Zuster Bertken kennen wij als een zalig mens; op de officiële heiligenkalender komt ze niet voor, maar evenals de zalige Thomas a Kempis geldt zij als een gids door wie ontelbare mensen vrijheid en verlichting vonden en vervulling in hun verlangen naar God. De beweging van de Moderne Devotie waartoe zij met zoveel bewust levende christenen in hun tijd behoorden streefde naar de hervorming van de kerk en de wereld, onlosmakelijk verbonden met de omvorming van het persoonlijk innerlijk leven, integer en authentiek.

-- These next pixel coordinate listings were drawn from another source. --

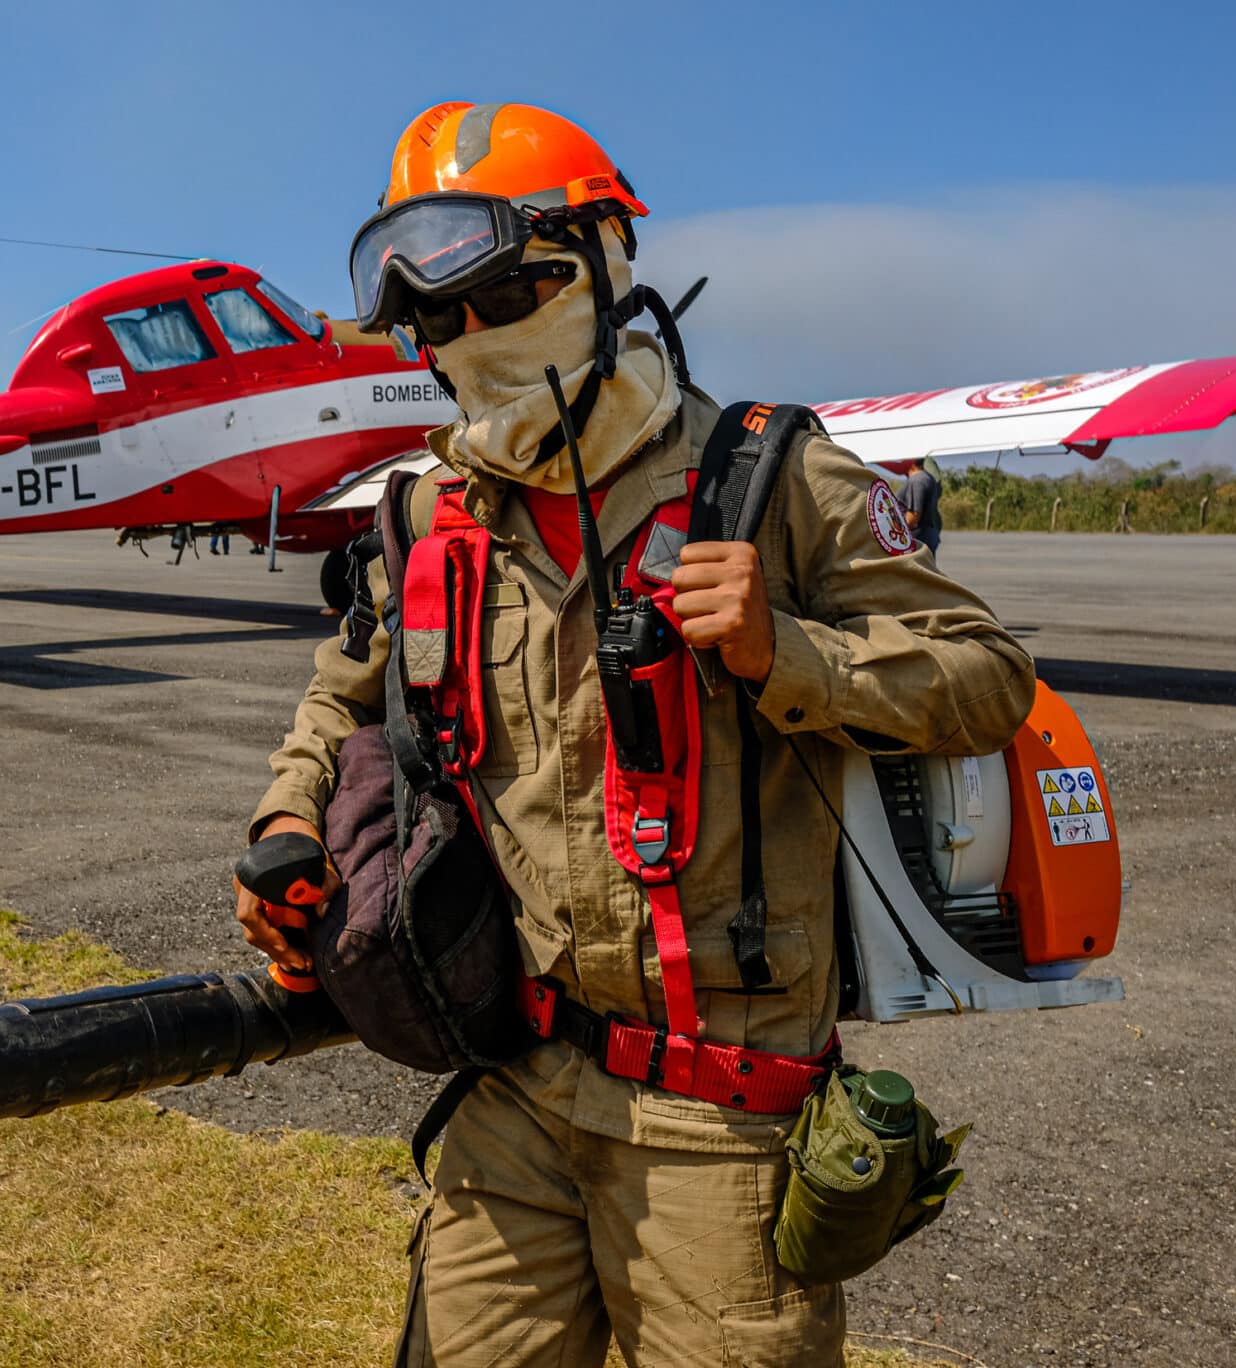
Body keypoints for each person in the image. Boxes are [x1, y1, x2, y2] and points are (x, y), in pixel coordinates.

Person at [234, 102, 1036, 1367]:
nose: (468, 339)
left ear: (601, 269)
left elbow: (985, 679)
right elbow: (342, 696)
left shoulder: (772, 478)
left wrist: (787, 652)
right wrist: (287, 817)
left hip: (722, 1119)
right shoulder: (428, 514)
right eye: (436, 320)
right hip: (511, 1084)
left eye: (505, 296)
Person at [900, 457, 944, 560]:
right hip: (927, 536)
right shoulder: (928, 477)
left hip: (917, 538)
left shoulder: (917, 480)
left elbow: (913, 516)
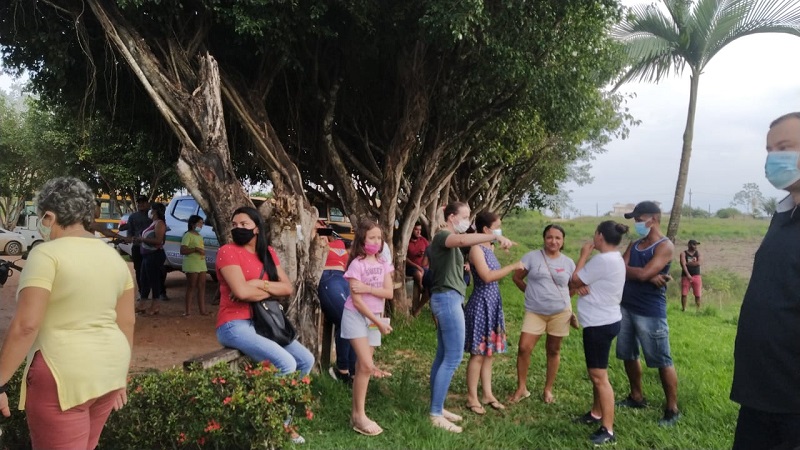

In 1456 laat Berta Jacobsdochter, dan dertig jaar, een kluis bouwen aan de zuidzijde van het koor de Buurkerk, de grote parochiekerk van de stad. Op haar verzoek en met de vereiste toestemming van de bisschop, David van Bourgondië, werd zij in de kluis besloten om er tot aan haar dood in 1514 te verblijven, 57 jaar lang.
Met haar verlangen om als kluizenares te leven, afgezonderd, maar niet weg van de mensen, stond zij in een lange en eerbiedwaardige traditie. Het leven in de kluis was sober maar niet ondraaglijk. Zij bleef verbonden met het parochieleven zoals dit in de drukke Buurkerk zich elke dag ontwikkelde. En zij was dagelijks beschikbaar voor de vele mensen, die haar bezochten en die zorgden voor voedsel en noodzakelijke dingen. Maar het ging vooral om gebed en goede raad, om woorden van troost en bemoediging in zorgen en verdriet. Het kleine luik naar de straat ging open op bepaalde uren, zoals ook het zicht op de koorruimte van de kerk de geestelijke band met het kerkelijk gebeuren mogelijk maakte.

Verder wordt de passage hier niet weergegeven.